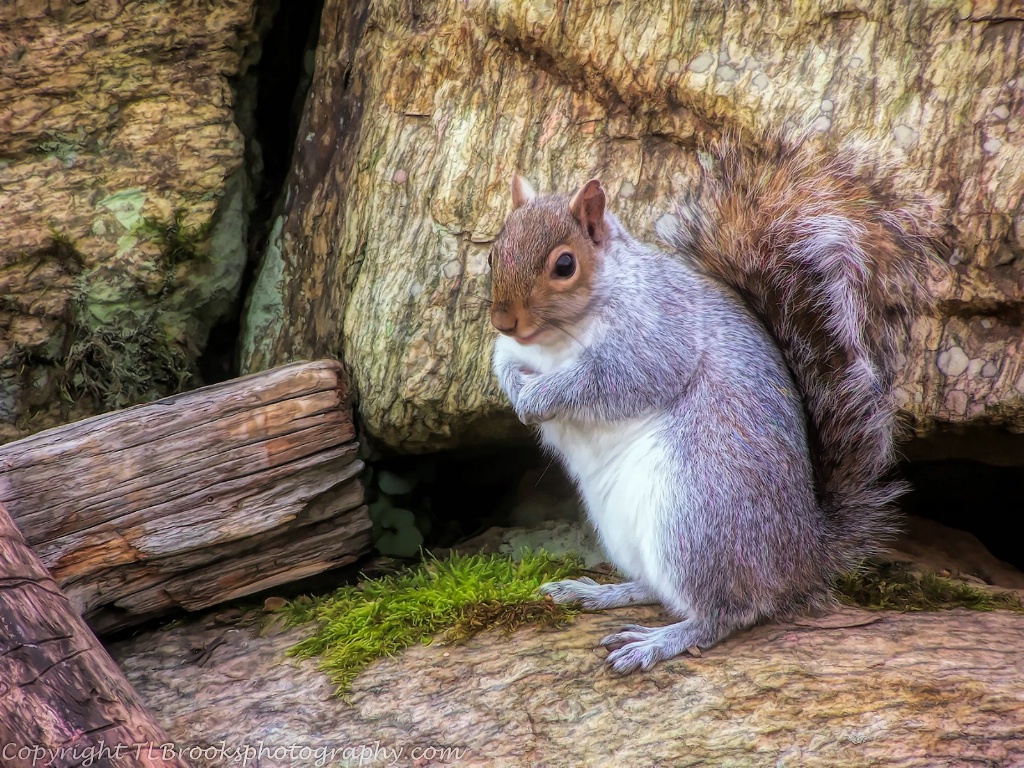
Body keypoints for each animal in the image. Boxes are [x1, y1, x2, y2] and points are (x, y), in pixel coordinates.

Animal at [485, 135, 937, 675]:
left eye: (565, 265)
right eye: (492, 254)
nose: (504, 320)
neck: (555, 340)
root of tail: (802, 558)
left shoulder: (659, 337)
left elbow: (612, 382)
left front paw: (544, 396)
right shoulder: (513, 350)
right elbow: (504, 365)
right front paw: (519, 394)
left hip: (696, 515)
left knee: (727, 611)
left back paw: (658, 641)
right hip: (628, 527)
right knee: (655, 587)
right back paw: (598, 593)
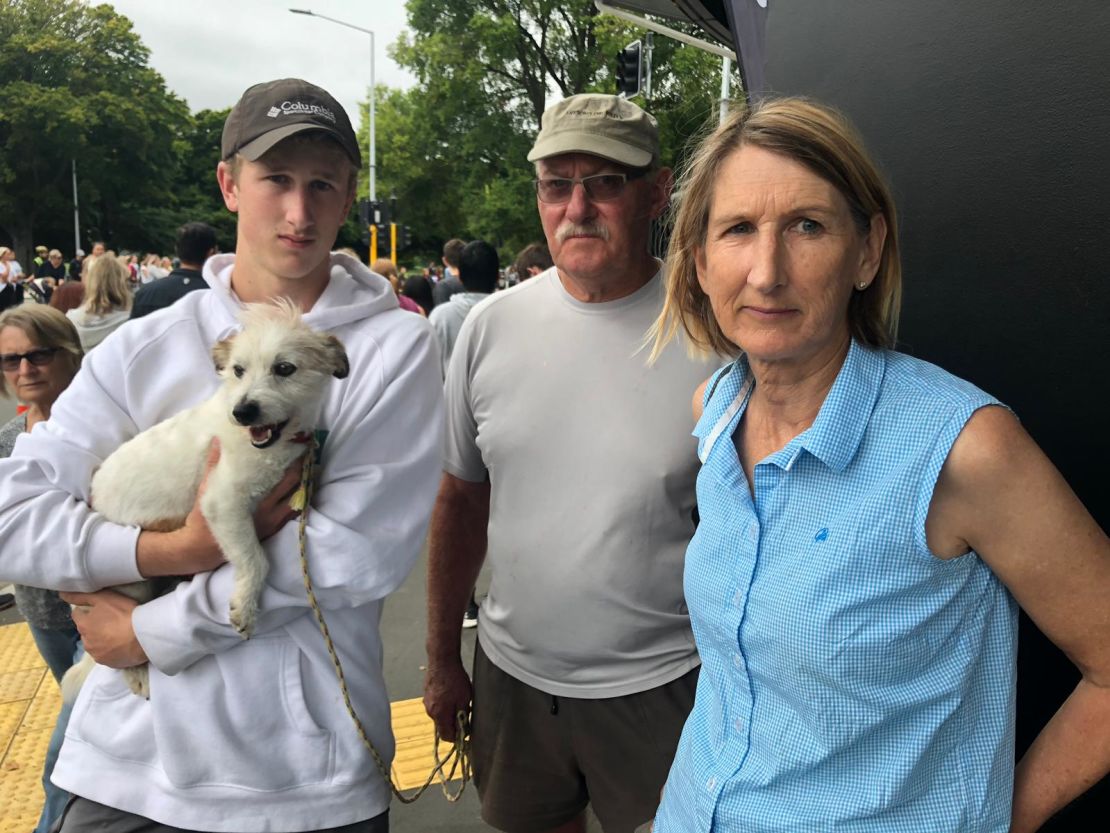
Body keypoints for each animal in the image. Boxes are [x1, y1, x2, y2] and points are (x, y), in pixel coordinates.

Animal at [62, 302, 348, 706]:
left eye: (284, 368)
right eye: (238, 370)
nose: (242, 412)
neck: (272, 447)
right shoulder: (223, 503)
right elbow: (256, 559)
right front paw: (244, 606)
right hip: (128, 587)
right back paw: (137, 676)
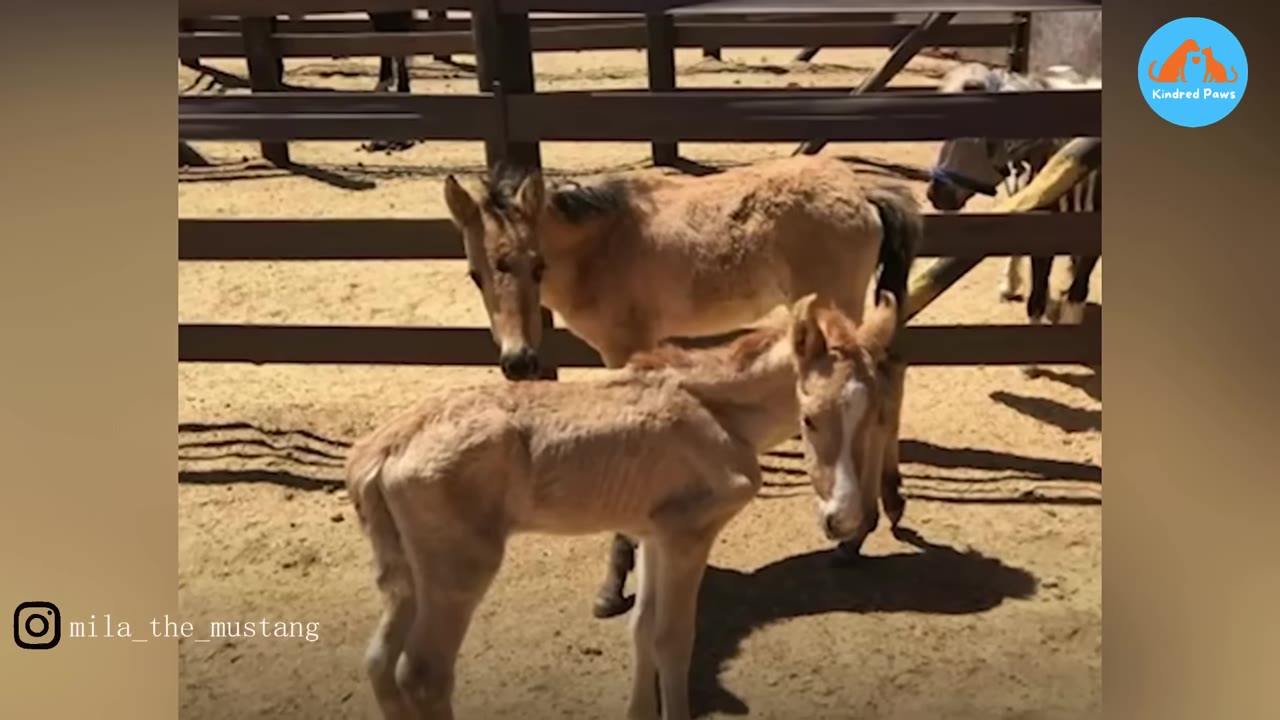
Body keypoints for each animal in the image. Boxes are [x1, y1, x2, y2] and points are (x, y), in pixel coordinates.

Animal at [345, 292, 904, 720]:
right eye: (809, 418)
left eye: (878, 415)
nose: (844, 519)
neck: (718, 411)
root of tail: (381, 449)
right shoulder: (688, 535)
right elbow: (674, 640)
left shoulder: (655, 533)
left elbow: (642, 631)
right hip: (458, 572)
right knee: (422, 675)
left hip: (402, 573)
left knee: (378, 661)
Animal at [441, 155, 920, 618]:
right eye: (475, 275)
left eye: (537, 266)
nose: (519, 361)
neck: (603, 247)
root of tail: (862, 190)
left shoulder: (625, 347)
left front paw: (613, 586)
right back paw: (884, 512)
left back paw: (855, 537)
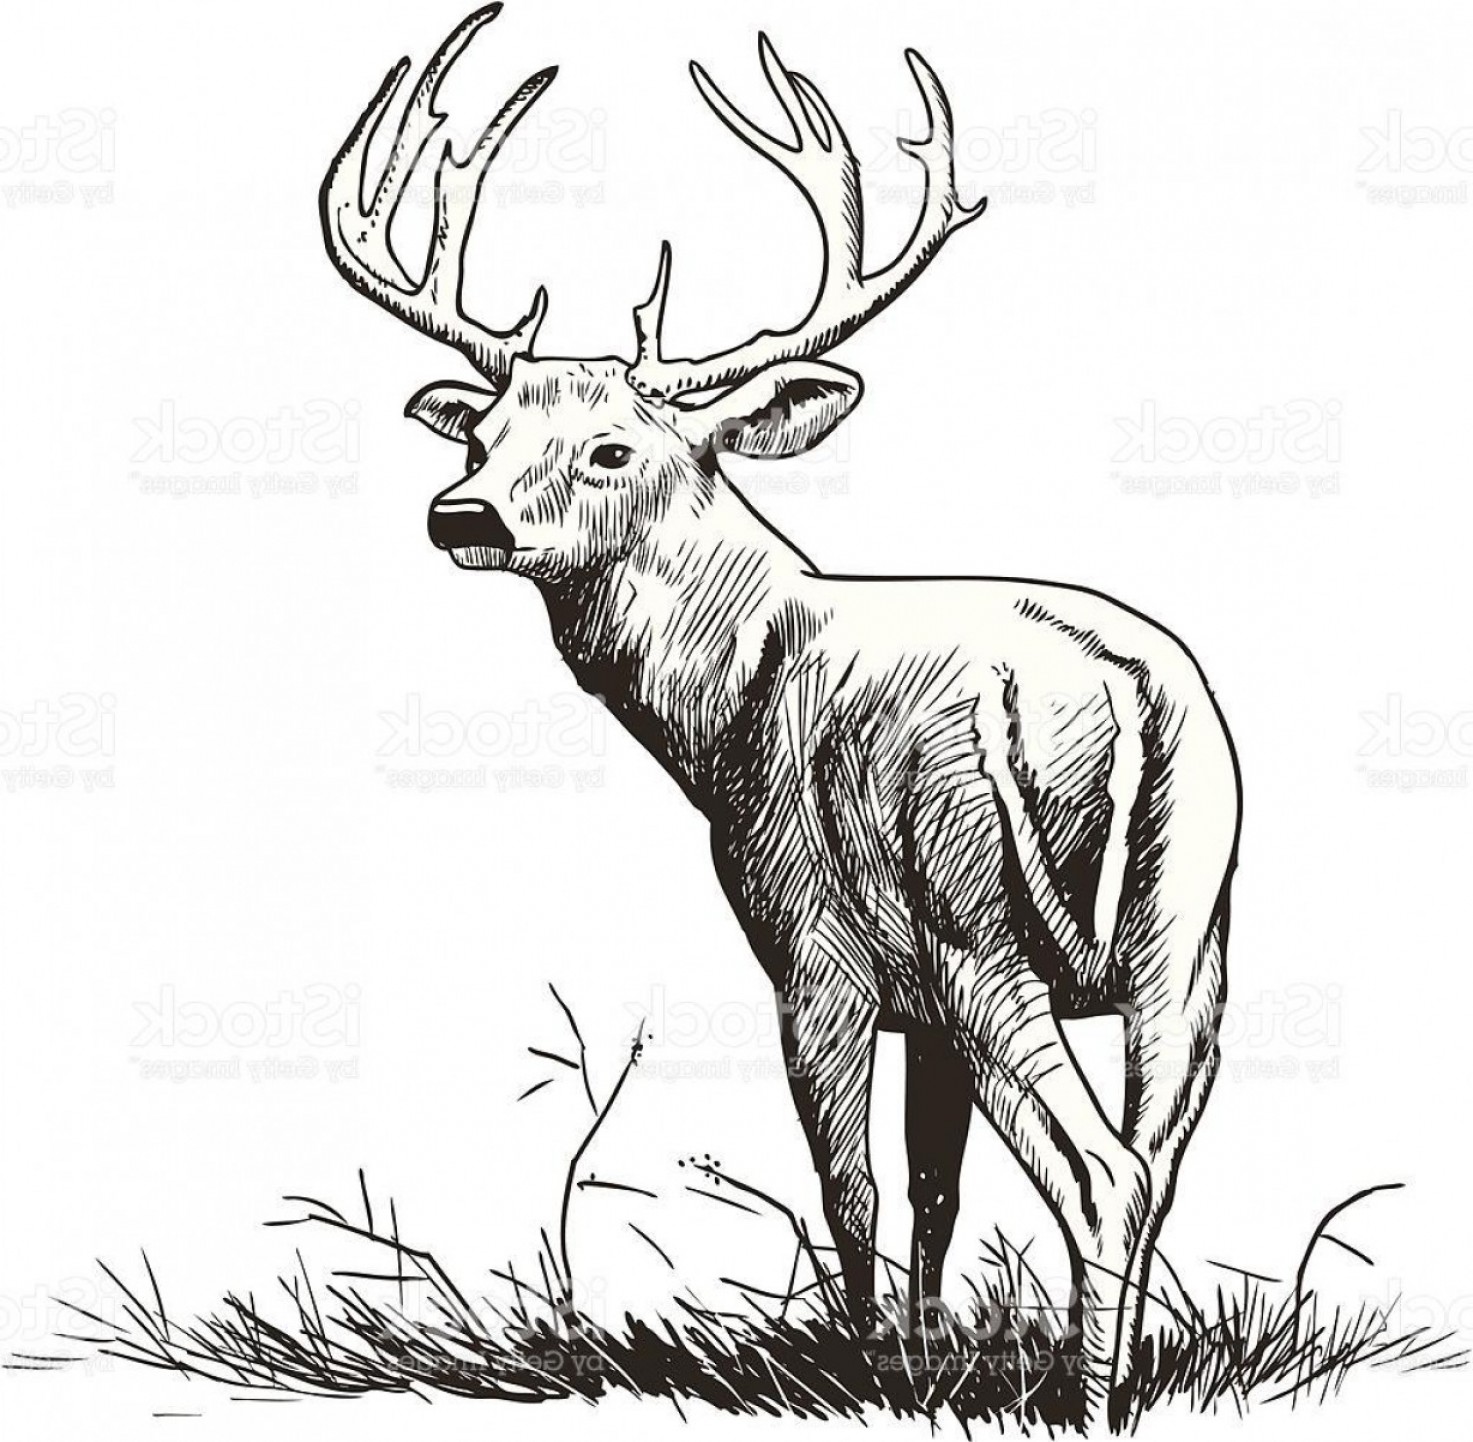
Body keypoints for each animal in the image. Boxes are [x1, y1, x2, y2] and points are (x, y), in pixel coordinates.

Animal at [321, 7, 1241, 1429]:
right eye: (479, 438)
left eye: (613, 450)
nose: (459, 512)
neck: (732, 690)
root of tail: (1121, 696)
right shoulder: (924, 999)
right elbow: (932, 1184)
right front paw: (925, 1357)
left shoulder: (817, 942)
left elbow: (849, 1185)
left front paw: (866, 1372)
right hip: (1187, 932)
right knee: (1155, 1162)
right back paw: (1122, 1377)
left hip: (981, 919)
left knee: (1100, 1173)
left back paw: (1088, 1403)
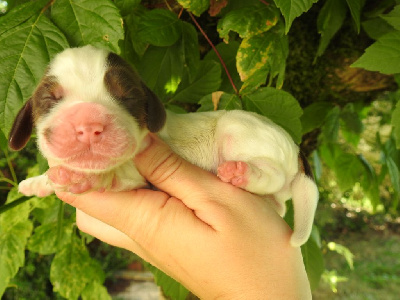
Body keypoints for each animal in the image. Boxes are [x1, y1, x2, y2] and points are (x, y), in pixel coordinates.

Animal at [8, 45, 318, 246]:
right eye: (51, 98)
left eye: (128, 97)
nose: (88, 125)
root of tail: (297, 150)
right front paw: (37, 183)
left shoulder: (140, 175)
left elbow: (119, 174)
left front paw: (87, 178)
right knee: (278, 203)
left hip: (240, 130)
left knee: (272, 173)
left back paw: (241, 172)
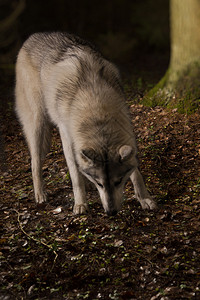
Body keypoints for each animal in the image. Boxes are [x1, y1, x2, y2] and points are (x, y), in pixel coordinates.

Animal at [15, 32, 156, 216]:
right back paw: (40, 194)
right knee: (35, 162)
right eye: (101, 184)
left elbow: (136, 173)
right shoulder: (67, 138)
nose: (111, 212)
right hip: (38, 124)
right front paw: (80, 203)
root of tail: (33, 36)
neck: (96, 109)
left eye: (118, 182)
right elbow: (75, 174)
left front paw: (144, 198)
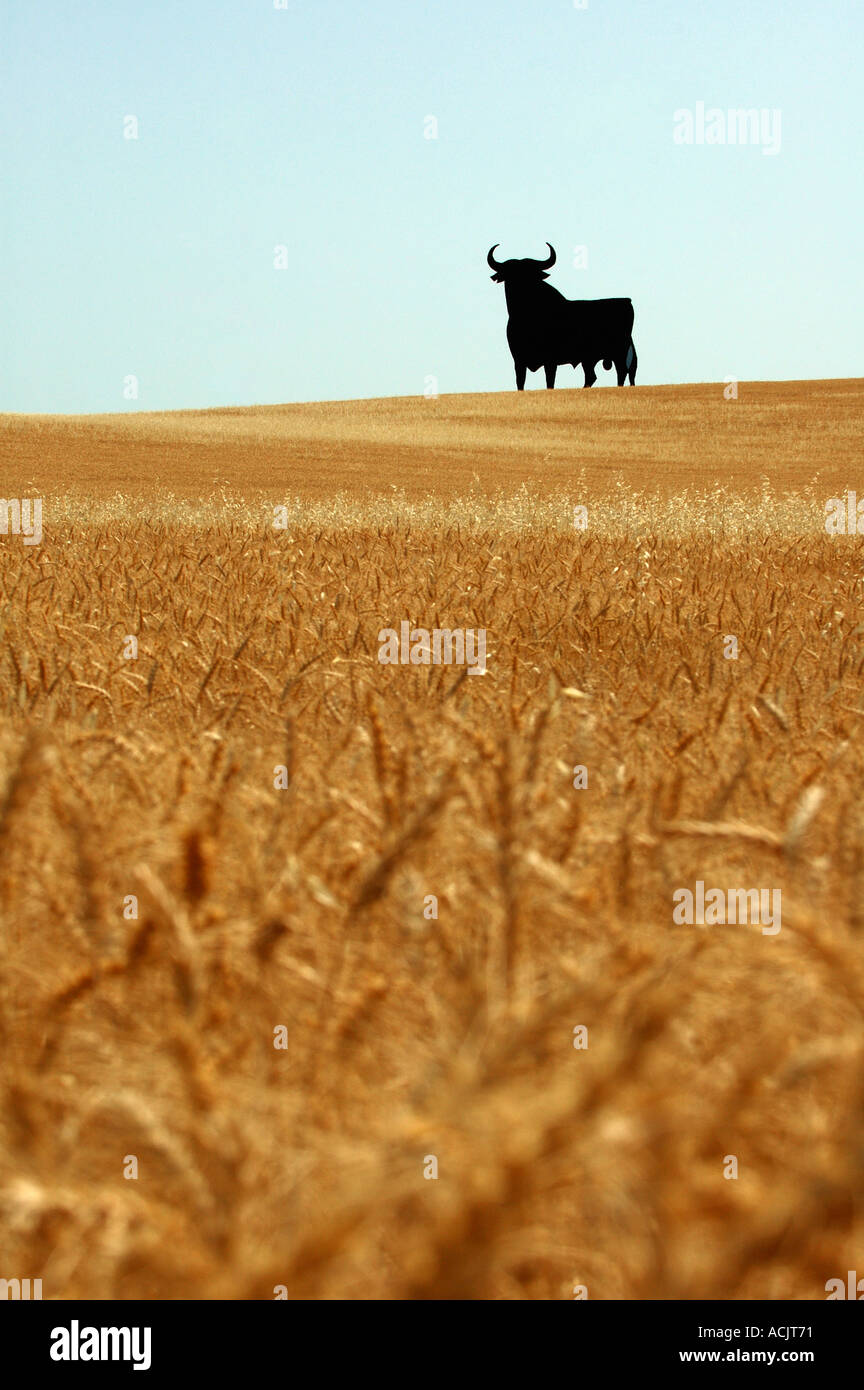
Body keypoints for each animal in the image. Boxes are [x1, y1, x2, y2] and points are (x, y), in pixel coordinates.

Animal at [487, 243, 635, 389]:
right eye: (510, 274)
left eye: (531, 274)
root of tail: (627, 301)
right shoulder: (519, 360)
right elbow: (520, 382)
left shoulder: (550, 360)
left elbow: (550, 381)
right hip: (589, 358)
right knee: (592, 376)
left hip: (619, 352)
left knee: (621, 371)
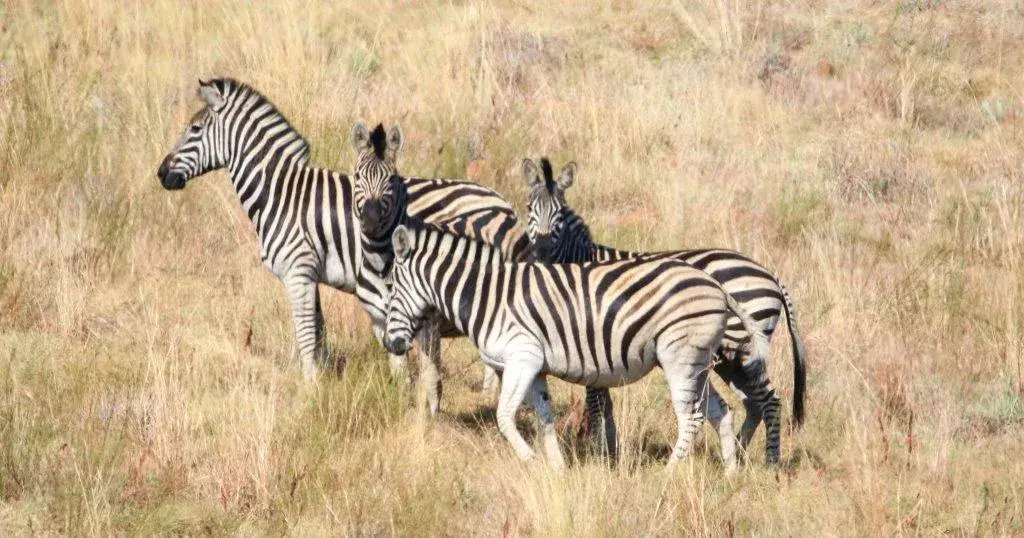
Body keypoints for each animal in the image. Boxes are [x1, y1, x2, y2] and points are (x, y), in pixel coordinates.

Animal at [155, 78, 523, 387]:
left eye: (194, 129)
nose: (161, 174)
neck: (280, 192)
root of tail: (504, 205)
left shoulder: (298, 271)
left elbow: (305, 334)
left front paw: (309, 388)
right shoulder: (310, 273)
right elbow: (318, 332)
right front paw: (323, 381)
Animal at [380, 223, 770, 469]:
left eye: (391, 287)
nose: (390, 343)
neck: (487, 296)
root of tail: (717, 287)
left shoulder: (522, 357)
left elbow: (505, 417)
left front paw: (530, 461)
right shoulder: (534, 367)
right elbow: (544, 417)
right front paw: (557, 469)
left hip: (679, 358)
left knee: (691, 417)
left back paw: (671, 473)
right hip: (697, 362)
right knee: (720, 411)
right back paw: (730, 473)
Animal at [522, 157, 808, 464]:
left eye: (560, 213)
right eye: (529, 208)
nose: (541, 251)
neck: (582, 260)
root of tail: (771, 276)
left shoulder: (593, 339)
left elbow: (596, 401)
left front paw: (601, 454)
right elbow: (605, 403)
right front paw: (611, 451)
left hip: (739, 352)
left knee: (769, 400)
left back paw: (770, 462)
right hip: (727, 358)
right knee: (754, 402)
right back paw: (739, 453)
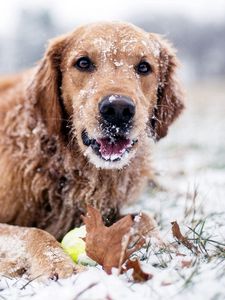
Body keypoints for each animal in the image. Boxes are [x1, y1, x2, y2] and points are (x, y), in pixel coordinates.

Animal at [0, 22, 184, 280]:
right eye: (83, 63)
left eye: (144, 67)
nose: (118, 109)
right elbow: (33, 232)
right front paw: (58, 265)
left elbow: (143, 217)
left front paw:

○ ○ ○ ○

> _What you are asked to do_
The data is to be returned exactly as it stands, pictures aside.

> _Solution to this task_
Body keypoints for each animal in the image. Boxes are [x1, y1, x2, y2] and points are (x, y), in pixel coordinates.

Animal at [485, 135, 937, 675]:
left eye: (565, 265)
right eye: (492, 254)
nose: (504, 320)
neck: (555, 340)
root of tail: (802, 558)
left shoulder: (659, 337)
left elbow: (612, 382)
left front paw: (544, 396)
right shoulder: (513, 350)
right elbow: (504, 365)
right front paw: (519, 394)
left hip: (696, 515)
left knee: (727, 611)
left back paw: (658, 641)
right hip: (628, 527)
right knee: (655, 587)
right back paw: (598, 593)
Body keypoints for each animal in the image. Boxes are [x1, y1, x2, y2] and points are (x, y), in pixel coordinates.

Animal at [62, 302, 348, 706]:
left eye: (284, 368)
right eye: (238, 370)
nose: (242, 412)
neck: (272, 447)
right shoulder: (223, 503)
right elbow: (256, 559)
right front paw: (244, 606)
right hip: (128, 587)
right back paw: (137, 676)
Body keypoints for each animal in the image. Boxes are [x1, y1, x2, y2] and points are (x, y), in pixel coordinates.

Animal at [345, 292, 904, 720]:
right eye: (809, 418)
left eye: (878, 415)
nose: (844, 519)
neck: (718, 411)
root of tail: (381, 449)
right shoulder: (688, 535)
right elbow: (674, 640)
left shoulder: (655, 533)
left elbow: (642, 631)
right hip: (458, 572)
right knee: (422, 675)
left hip: (402, 573)
left knee: (378, 661)
Animal at [441, 155, 920, 618]:
right eye: (475, 275)
left eye: (537, 266)
nose: (519, 361)
neck: (603, 247)
root of tail: (862, 190)
left shoulder: (625, 347)
left front paw: (613, 586)
right back paw: (884, 512)
left back paw: (855, 537)
Body keypoints for each animal in the image. Boxes are [x1, y1, x2, y2] and points are (x, y), in pixel coordinates.

Animal at [321, 7, 1241, 1429]:
right eye: (479, 438)
left eye: (613, 450)
nose: (459, 512)
neck: (732, 690)
root of tail: (1121, 696)
right shoulder: (924, 999)
right elbow: (932, 1184)
right front paw: (925, 1357)
left shoulder: (817, 942)
left elbow: (849, 1185)
left front paw: (866, 1372)
right hip: (1187, 932)
right knee: (1155, 1162)
right back paw: (1122, 1377)
left hip: (981, 919)
left knee: (1100, 1173)
left back paw: (1088, 1403)
Body keypoints for each animal in the image. Boxes are [x1, y1, x2, y2] and points are (x, y), in pixel coordinates.

Animal at [8, 45, 318, 246]:
right eye: (51, 98)
left eye: (128, 97)
nose: (88, 125)
root of tail: (297, 150)
right front paw: (37, 183)
left shoulder: (140, 175)
left elbow: (119, 174)
left front paw: (87, 178)
right knee: (278, 203)
left hip: (240, 130)
left knee: (272, 173)
left back paw: (241, 172)
Body keypoints for each animal in the image. Boxes are [x1, y1, x2, y2] and points are (x, y), in pixel coordinates.

Animal at [15, 32, 156, 216]:
right back paw: (40, 194)
right knee: (35, 162)
right eye: (101, 184)
left elbow: (136, 173)
right shoulder: (67, 138)
nose: (111, 212)
right hip: (38, 124)
right front paw: (80, 203)
root of tail: (33, 36)
neck: (96, 109)
left eye: (118, 182)
right elbow: (75, 174)
left front paw: (144, 198)
Body keypoints for each animal in the image. Boxes are [x1, y1, x2, y2] and points are (x, y), in pixel coordinates.

Animal at [487, 243, 635, 389]:
right eye: (510, 274)
left eye: (531, 274)
root of tail: (627, 301)
right shoulder: (519, 360)
right elbow: (520, 382)
left shoulder: (550, 360)
left elbow: (550, 381)
right hip: (589, 358)
right knee: (592, 376)
left hip: (619, 352)
left knee: (621, 371)
Body keypoints for each animal in the image. Boxes are [x1, y1, x2, y2] and points are (x, y), in pixel coordinates.

Animal at [155, 78, 523, 387]:
left eye: (194, 129)
nose: (161, 174)
neck: (280, 192)
root of tail: (504, 205)
left shoulder: (298, 271)
left elbow: (305, 334)
left front paw: (309, 388)
right shoulder: (310, 273)
right elbow: (318, 332)
right front paw: (323, 381)
Animal at [380, 223, 770, 469]:
left eye: (391, 287)
nose: (390, 343)
neck: (487, 296)
root of tail: (717, 287)
left shoulder: (522, 357)
left elbow: (505, 417)
left front paw: (530, 461)
right shoulder: (534, 367)
right elbow: (544, 417)
right front paw: (557, 469)
left hip: (679, 358)
left knee: (691, 417)
left back paw: (671, 473)
right hip: (697, 362)
right knee: (720, 411)
right back paw: (730, 473)
Animal at [522, 157, 808, 464]:
left eye: (560, 213)
right eye: (529, 208)
nose: (541, 251)
neck: (582, 260)
root of tail: (771, 276)
left shoulder: (593, 339)
left elbow: (596, 401)
left front paw: (601, 454)
right elbow: (605, 403)
right front paw: (611, 451)
left hip: (739, 352)
left knee: (769, 400)
left back paw: (770, 462)
right hip: (727, 358)
right knee: (754, 402)
right back paw: (739, 453)
Body keypoints for each animal in the image. Boxes are [x1, y1, x2, y2] and points are (x, y), in pixel coordinates.

Animal at [0, 22, 184, 280]:
right eye: (83, 63)
left eye: (144, 67)
nose: (118, 109)
right elbow: (33, 232)
right front paw: (58, 265)
left elbow: (143, 217)
left front paw:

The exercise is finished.